Your instructions: The answer must consist of every line from the entries that holds the word "Escazu".
****************************************
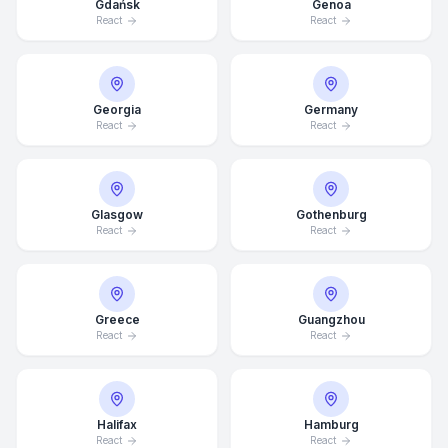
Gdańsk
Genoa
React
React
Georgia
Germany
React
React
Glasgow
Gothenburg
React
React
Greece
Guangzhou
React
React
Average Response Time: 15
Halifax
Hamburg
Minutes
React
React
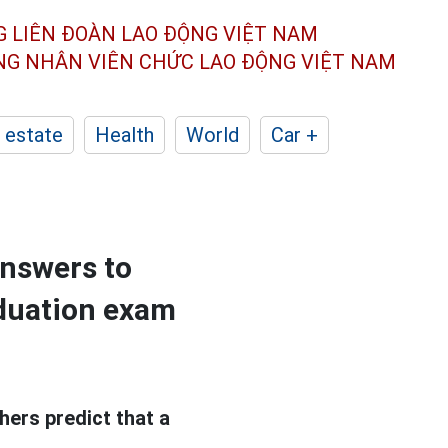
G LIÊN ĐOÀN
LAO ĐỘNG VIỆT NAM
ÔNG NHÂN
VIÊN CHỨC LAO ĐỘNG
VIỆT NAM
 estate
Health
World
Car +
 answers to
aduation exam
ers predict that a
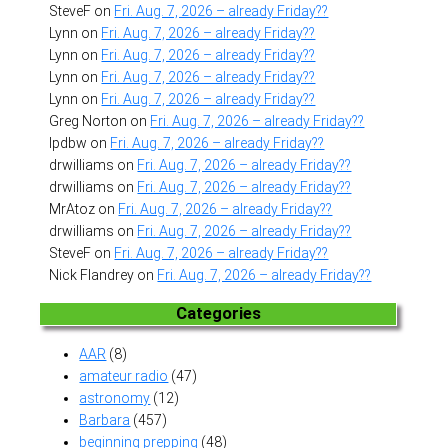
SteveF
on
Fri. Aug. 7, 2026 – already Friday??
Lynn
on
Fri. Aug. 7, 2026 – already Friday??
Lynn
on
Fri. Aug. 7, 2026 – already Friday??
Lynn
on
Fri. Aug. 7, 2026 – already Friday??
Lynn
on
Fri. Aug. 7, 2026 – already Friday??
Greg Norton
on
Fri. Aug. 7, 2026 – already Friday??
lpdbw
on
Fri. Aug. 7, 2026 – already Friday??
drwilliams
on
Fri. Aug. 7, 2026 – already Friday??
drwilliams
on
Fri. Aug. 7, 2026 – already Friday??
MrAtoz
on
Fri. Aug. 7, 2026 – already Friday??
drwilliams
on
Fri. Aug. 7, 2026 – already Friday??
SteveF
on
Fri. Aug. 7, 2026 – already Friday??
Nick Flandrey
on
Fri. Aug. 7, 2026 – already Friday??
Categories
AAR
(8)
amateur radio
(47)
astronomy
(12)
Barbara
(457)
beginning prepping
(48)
****************************************
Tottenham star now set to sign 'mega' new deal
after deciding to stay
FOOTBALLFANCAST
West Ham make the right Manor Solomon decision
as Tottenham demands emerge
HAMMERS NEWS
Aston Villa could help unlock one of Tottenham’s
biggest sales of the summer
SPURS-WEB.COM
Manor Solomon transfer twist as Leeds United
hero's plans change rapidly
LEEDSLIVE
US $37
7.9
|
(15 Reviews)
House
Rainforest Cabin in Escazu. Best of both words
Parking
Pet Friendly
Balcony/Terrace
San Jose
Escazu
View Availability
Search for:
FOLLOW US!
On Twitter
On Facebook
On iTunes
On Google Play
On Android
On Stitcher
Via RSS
****************************************
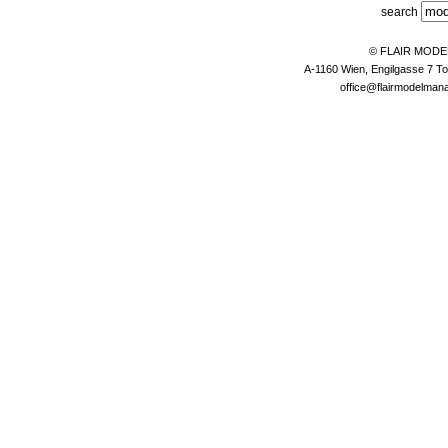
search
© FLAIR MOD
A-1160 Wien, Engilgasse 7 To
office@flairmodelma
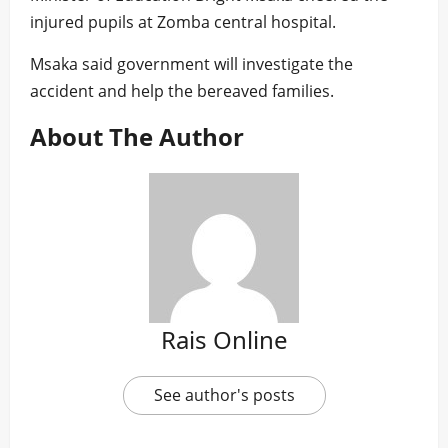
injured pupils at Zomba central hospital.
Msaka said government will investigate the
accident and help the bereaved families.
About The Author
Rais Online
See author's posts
****************************************
Result for this exercise:
Rainforest Cabin in Escazu. Best of both words
Escazu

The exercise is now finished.